“One that thou knewest once,” answered Isabel’s quivering voice.

“From Heaven?” cried Joan almost wildly. “Can the dead come back again?” And she stretched forth her hands in the direction from which the sound of her sister’s voice had come.

“No, but the living may,” said Isabel, kneeling down by her, and clasping her arms around her.

“Isabel!” And Joan’s trembling hands were passed over her face, as if to assure herself that her ears had not deceived her. “It can be no voice but thine. Holy Virgin, I thank thee!”

The Abbess broke in, in a manner which, though well-meant, was exceedingly ill-timed and in bad taste. She was kindly-disposed, but had not the faintest trace of that delicate perception of others’ feelings, and consideration for them, which constitutes the real difference between Nature’s ladies and such as are not ladies.

“Verily, to think that this holy Mother and our Mother Joan be sisters!” cried she, “I remember somewhat of your history, my holy Sister: are you not she that was sometime Countess of Arundel?”

Philippa saw how Isabel trembled from head to foot; but she knew not what to say. Joan La Despenser was equal to the emergency.

“Holy Mother,” she said quietly, “would it please you, of your great goodness, to permit me to remain here during the recreation-hour with my sister?
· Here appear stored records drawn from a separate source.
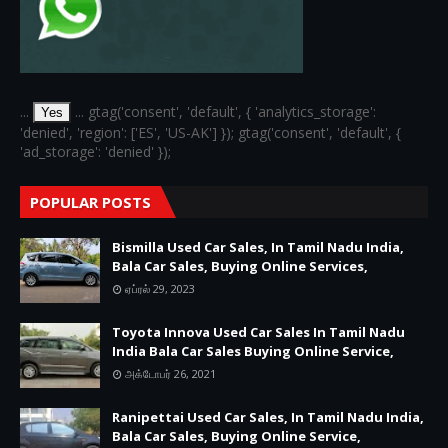
...
... gtag('consent', 'default', { 'analytics_storage':
Yes
'denied', 'region': ['ES', 'US-AK'] }); gtag('consent', 'default', {
'ad_storage': 'denied' });
POPULAR POSTS
Bismilla Used Car Sales, In Tamil Nadu India,
Bala Car Sales, Buying Online Services,
ஏப்ரல் 29, 2023
Toyota Innova Used Car Sales In Tamil Nadu
India Bala Car Sales Buying Online Service,
அக்டோபர் 26, 2021
Ranipettai Used Car Sales, In Tamil Nadu India,
Bala Car Sales, Buying Online Service,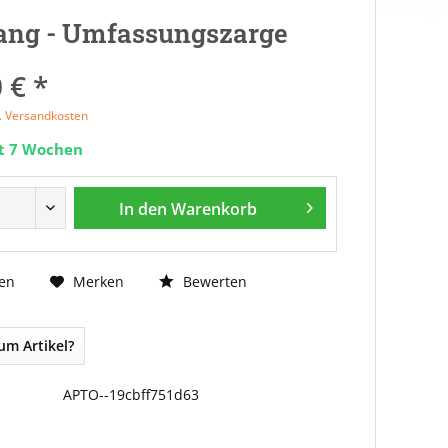
ang - Umfassungszarge
 € *
l. Versandkosten
it 7 Wochen
In den
Warenkorb
Bewerten
en
Merken
um Artikel?
APTO--19cbff751d63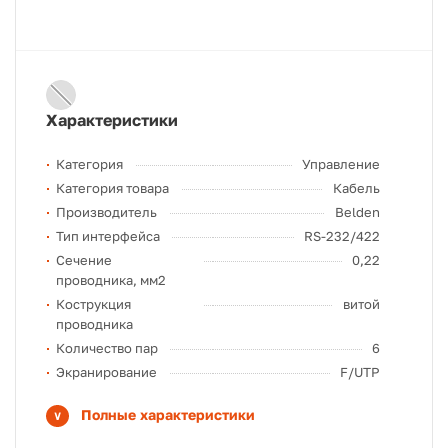
Характеристики
Категория
Управление
Категория товара
Кабель
Производитель
Belden
Тип интерфейса
RS-232/422
Сечение
0,22
проводника, мм2
Кострукция
витой
проводника
Количество пар
6
Экранирование
F/UTP
Полные характеристики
I am assured we shall have much to say each to other, if we may have your blessed allowance to speak freely after this manner.”

“Be it so, Sister,” said the Abbess, smiling genially; “I will see to our sisters in the recreation-chamber.”

A long conversation followed the departure of the Abbess. Joan took up the history where she had parted from Isabel, and told what had been her own lot since then; and Isabel in her turn recounted her story—neither a long nor an eventful one; for it told only how she had been taken to Sempringham by the page, and had there settled herself, in the hermit’s cell which happened to be vacant.